TO BE DONE
Rewrite every line of the listing below as a JSON list of strings, one string per line, with blank lines dropped and the pictures left out.
────────────────────────────────────────
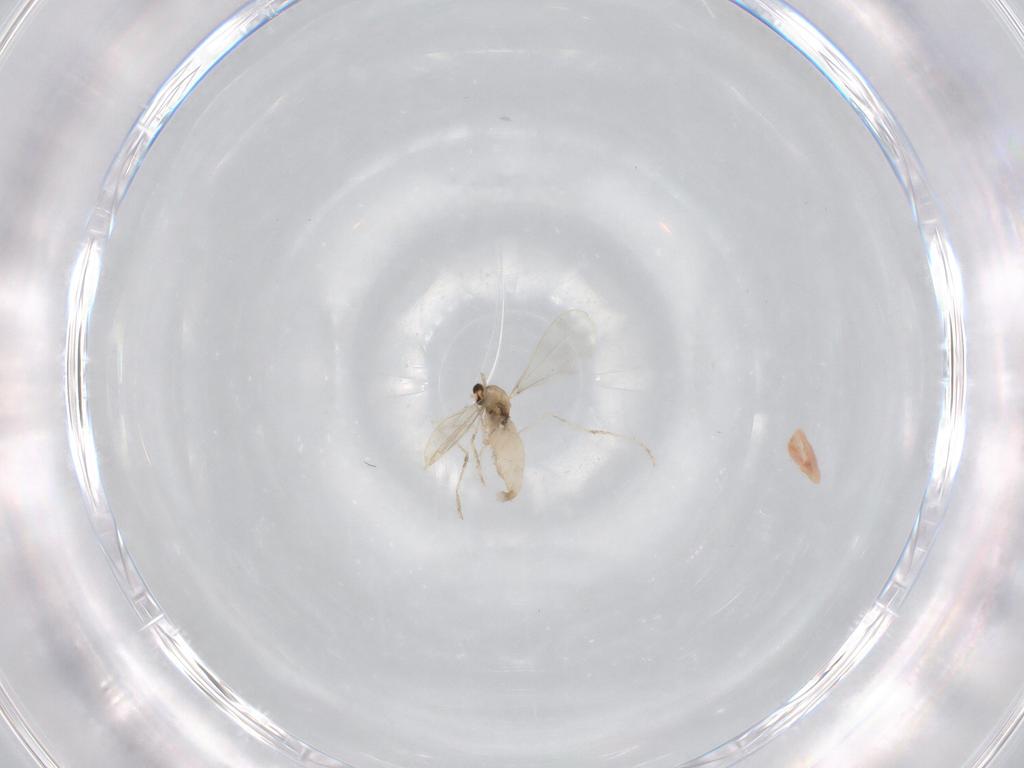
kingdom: Animalia
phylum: Arthropoda
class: Insecta
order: Diptera
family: Cecidomyiidae
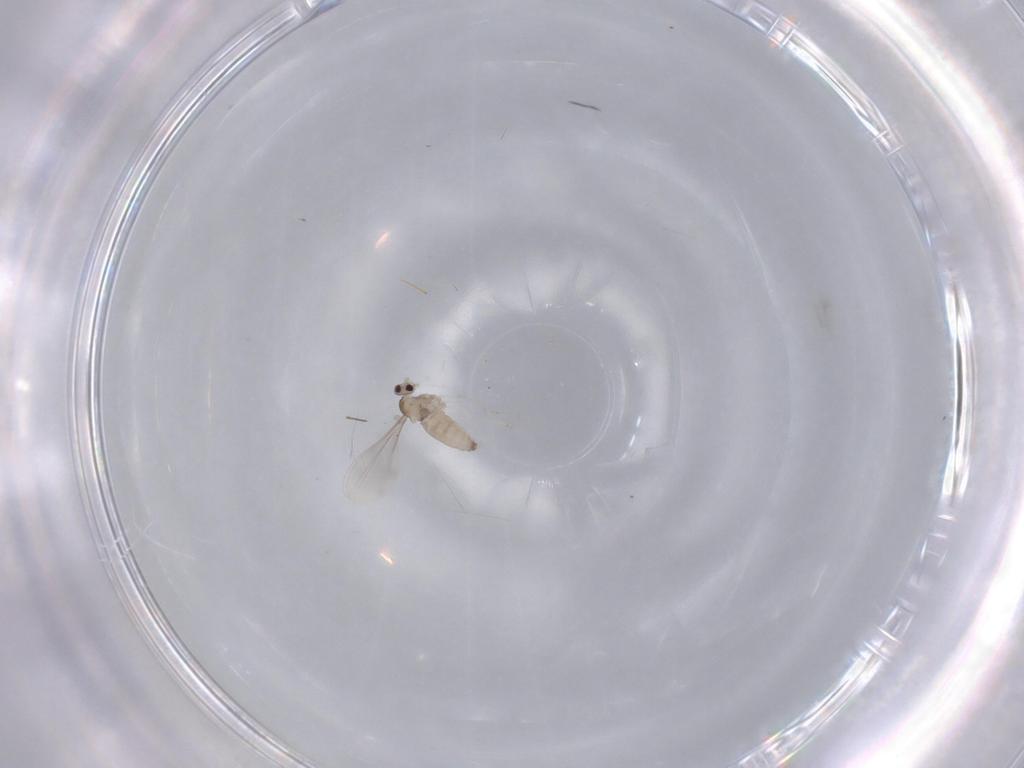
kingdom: Animalia
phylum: Arthropoda
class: Insecta
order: Diptera
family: Cecidomyiidae
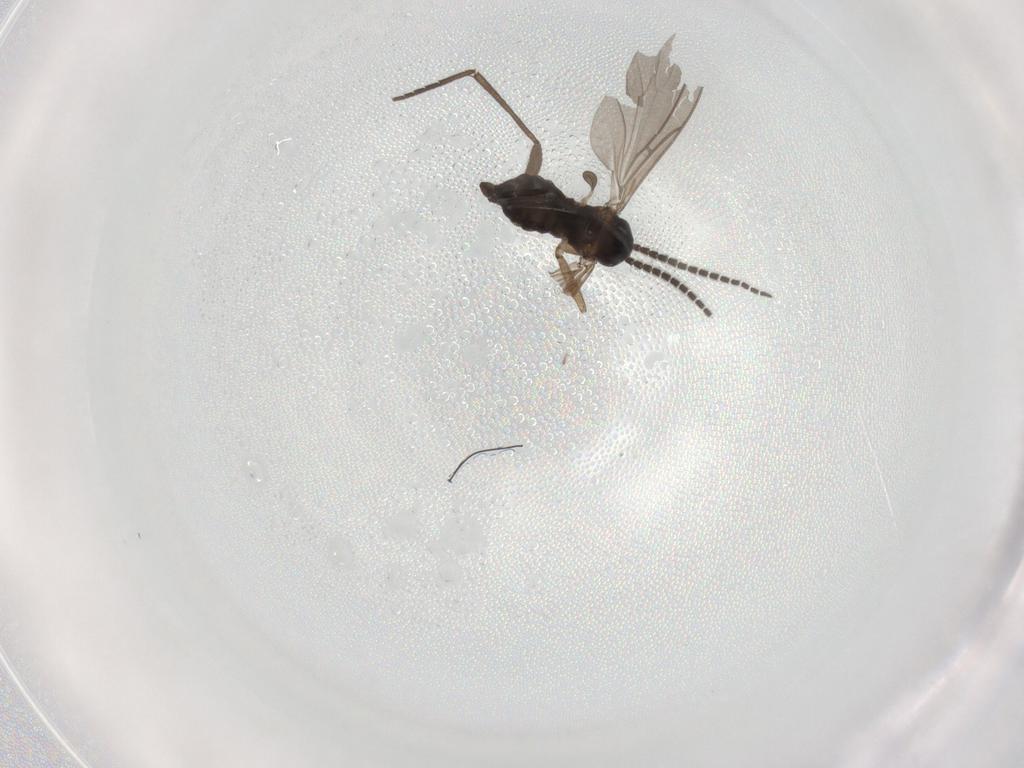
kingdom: Animalia
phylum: Arthropoda
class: Insecta
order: Diptera
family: Sciaridae
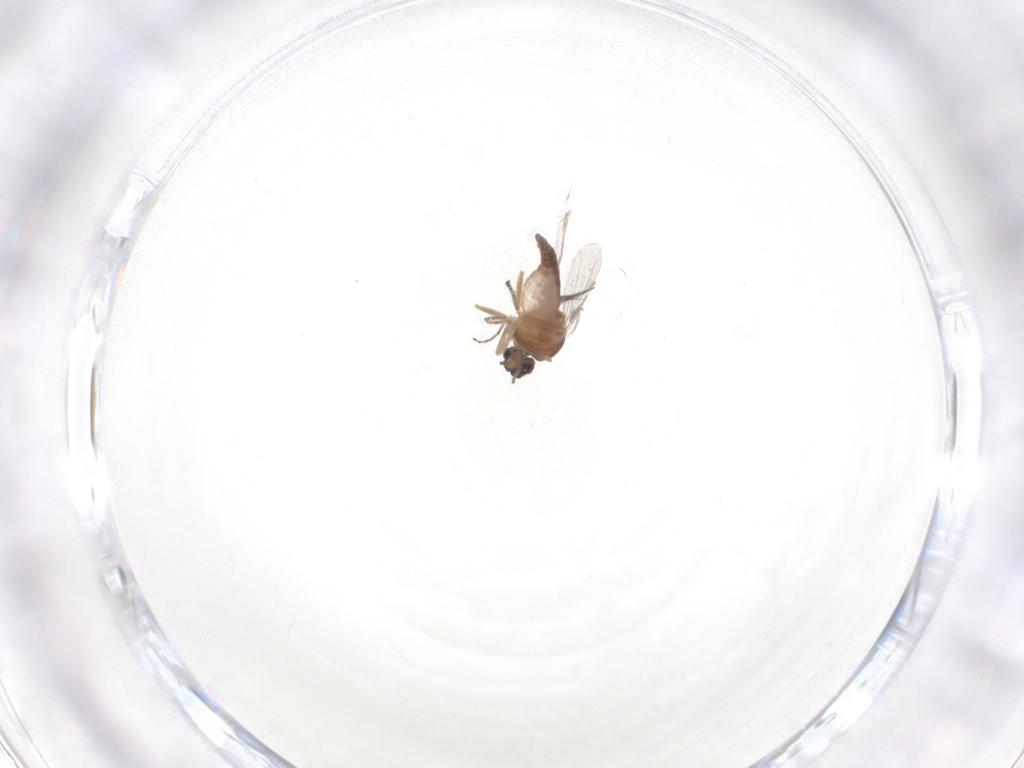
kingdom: Animalia
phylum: Arthropoda
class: Insecta
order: Diptera
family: Ceratopogonidae
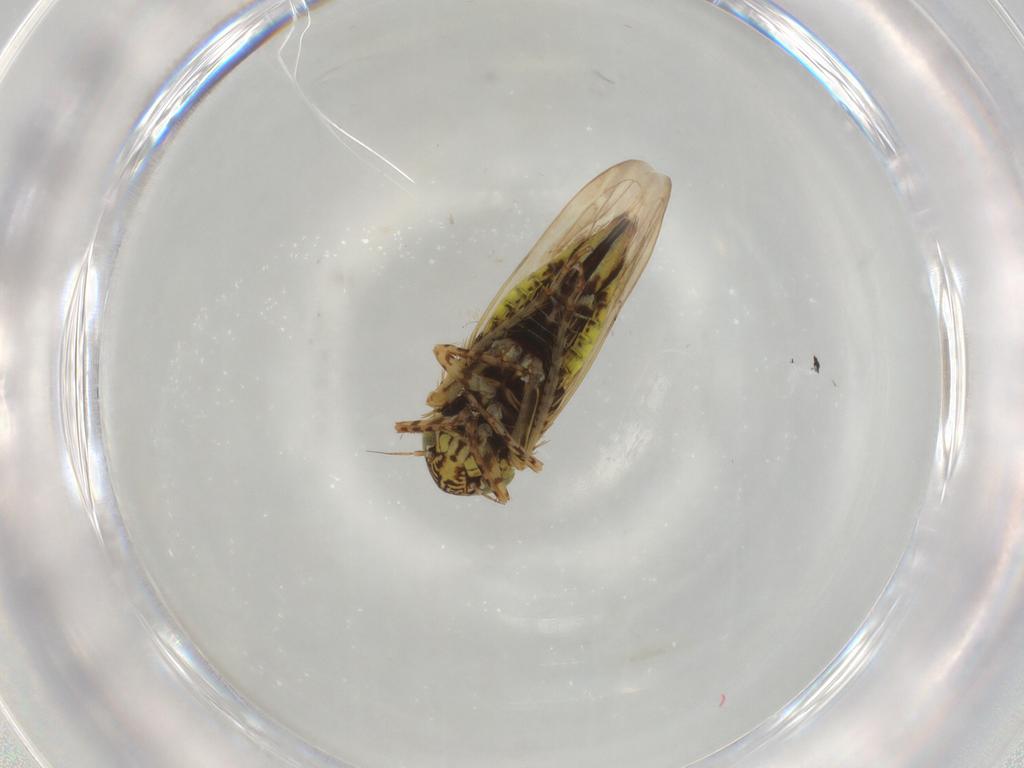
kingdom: Animalia
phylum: Arthropoda
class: Insecta
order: Hemiptera
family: Cicadellidae
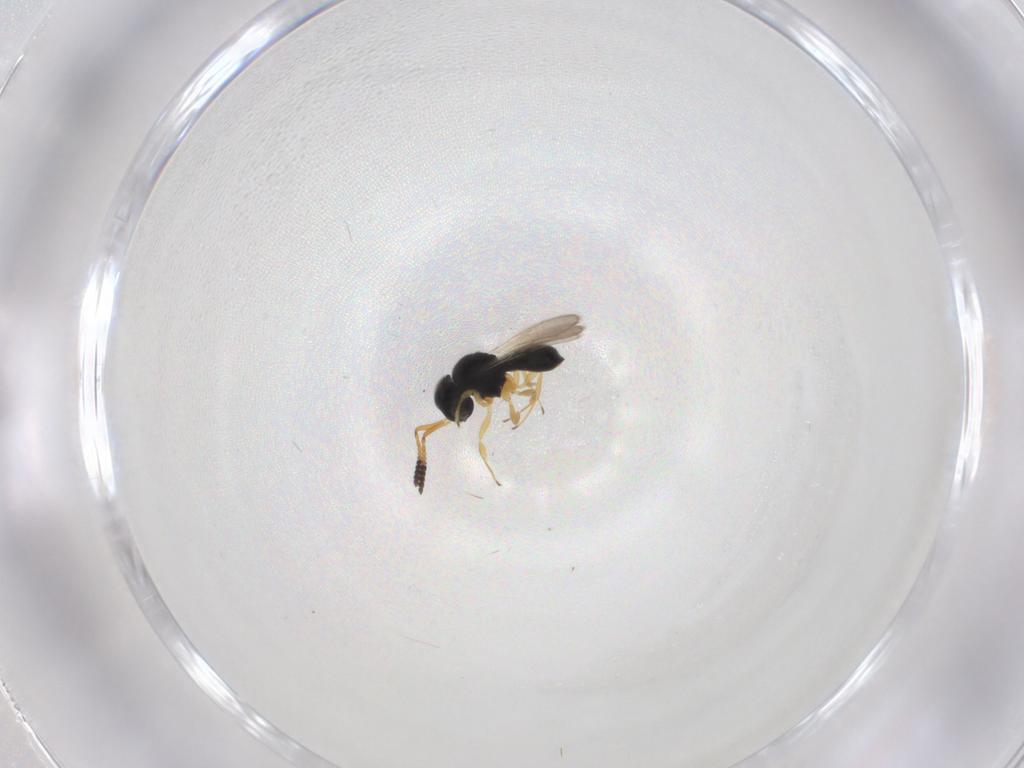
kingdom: Animalia
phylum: Arthropoda
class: Insecta
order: Hymenoptera
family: Scelionidae
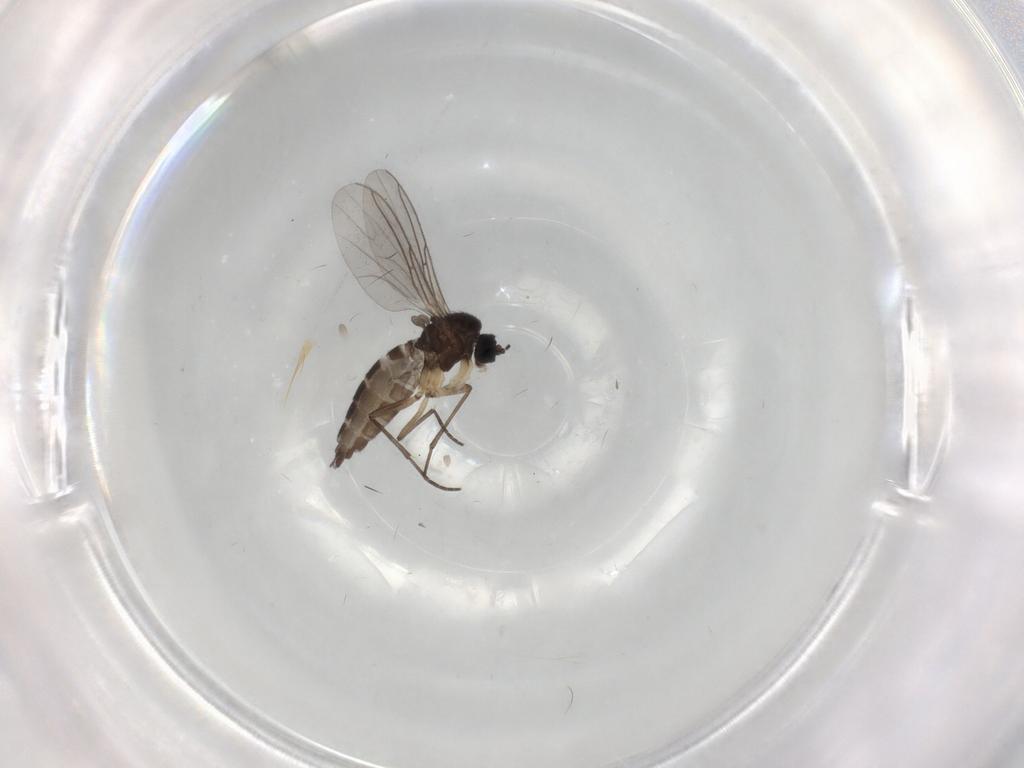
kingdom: Animalia
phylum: Arthropoda
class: Insecta
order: Diptera
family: Sciaridae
────────────────────────────────────────
EXPECTED OUTPUT
[
  "kingdom: Animalia",
  "phylum: Arthropoda",
  "class: Insecta",
  "order: Diptera",
  "family: Cecidomyiidae",
  "kingdom: Animalia",
  "phylum: Arthropoda",
  "class: Insecta",
  "order: Diptera",
  "family: Cecidomyiidae",
  "kingdom: Animalia",
  "phylum: Arthropoda",
  "class: Insecta",
  "order: Diptera",
  "family: Sciaridae",
  "kingdom: Animalia",
  "phylum: Arthropoda",
  "class: Insecta",
  "order: Diptera",
  "family: Ceratopogonidae",
  "kingdom: Animalia",
  "phylum: Arthropoda",
  "class: Insecta",
  "order: Hemiptera",
  "family: Cicadellidae",
  "kingdom: Animalia",
  "phylum: Arthropoda",
  "class: Insecta",
  "order: Hymenoptera",
  "family: Scelionidae",
  "kingdom: Animalia",
  "phylum: Arthropoda",
  "class: Insecta",
  "order: Diptera",
  "family: Sciaridae"
]